In the Anthropocene, with exponential rise in human pressures such as greenhouse gas emissions and land-use change, there is an increasing risk of crossing critical thresholds and thereby degrading hard-wired biophysical processes that regulate the state of the entire Earth system. Continuing along this trajectory could eventually lead to a shift in Earth system feedbacks, from self-dampening (negative feedbacks) to self-amplifying (positive feedbacks). There is therefore an urgent need for understanding and quantifying the state of the self-regulatory and regenerative capacities of our planetary life-support system, in short Earth system resilience.
Earth Resilience in the Anthropocene
This FutureLab aims to develop a framework to characterize the resilience of the Earth System in the Anthropocene, exploring stability landscapes of critical geophysical, ecological and societal components, which are only fragmentarily known so far. This includes the identification of critical conditions and tipping points for these subsystems, their capacity to resist to and recover from disruptions, as well as the risk of cascading interactions between them. The FutureLab is based in Research Department 1 (RD1) on Earth System Analysis with links to the RD1 working groups on Ice Dynamics (ICE) and Whole Earth System Analysis (WhESA), and connects to core activities of other research departments.
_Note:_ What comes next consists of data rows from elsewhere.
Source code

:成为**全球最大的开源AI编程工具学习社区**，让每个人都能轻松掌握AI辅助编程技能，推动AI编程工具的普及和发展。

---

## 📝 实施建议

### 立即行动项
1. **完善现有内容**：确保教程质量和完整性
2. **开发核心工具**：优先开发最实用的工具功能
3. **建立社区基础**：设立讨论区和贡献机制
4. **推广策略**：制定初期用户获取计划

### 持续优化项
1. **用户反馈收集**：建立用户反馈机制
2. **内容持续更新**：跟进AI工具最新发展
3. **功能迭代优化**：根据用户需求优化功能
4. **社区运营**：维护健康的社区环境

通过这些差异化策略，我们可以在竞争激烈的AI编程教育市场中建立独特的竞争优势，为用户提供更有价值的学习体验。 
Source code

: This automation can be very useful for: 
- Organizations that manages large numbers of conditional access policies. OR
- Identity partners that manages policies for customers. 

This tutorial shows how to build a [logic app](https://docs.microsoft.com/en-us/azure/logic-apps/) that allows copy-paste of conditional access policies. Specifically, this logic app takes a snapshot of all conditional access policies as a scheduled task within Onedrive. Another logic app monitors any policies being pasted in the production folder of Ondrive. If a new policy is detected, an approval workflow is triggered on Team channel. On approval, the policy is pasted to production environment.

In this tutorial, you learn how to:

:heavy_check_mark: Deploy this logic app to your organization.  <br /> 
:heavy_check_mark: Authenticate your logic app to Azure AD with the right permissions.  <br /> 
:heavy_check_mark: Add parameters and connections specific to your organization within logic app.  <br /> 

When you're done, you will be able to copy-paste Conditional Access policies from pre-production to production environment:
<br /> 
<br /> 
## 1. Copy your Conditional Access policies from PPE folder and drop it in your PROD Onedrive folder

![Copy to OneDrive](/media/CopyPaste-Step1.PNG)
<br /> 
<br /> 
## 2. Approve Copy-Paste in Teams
Several collaborations with RD4 and the FutureLab on Game Theory and Networks of Interacting Agents (GaNe) have already been established within ongoing activities in the COPAN collaboration and the DominoES project.
Internationally, this FutureLab contributes to the work of the Earth Commission and collaborates strongly with the ERC project ERA at the Stockholm Resilience Centre and is embedded in the Earth Resilience and Sustainability Initiative, a joint activity of Princeton University, the Potsdam Institute of Climate Impact Research and the Stockholm Resilience Centre.
Co-leaders
Publications
Overarching research questions:
- What is the risk of emerging domino effects and cascading dynamics of interacting tipping elements in the Earth's climate system and human societies?
- How can the resilience of the Earth System and its interacting geophysical, ecological and societal components under anthropogenic disruptions be defined, modelled and measured?
Key research goals
- Investigation of the role of potentially cascading, interacting tipping dynamics in the Earth's climate system and its human societies.
- Development of a framework to define and characterize Earth system resilience within planetary boundaries.
- Engaging in a community effort towards establishing an operational Earth Resilience Index.
To achieve these goals process-based climate modelling (POEM focus) will be combined with integrated World-Earth modelling approaches (copan:CORE focus) as well as methods from complex systems science.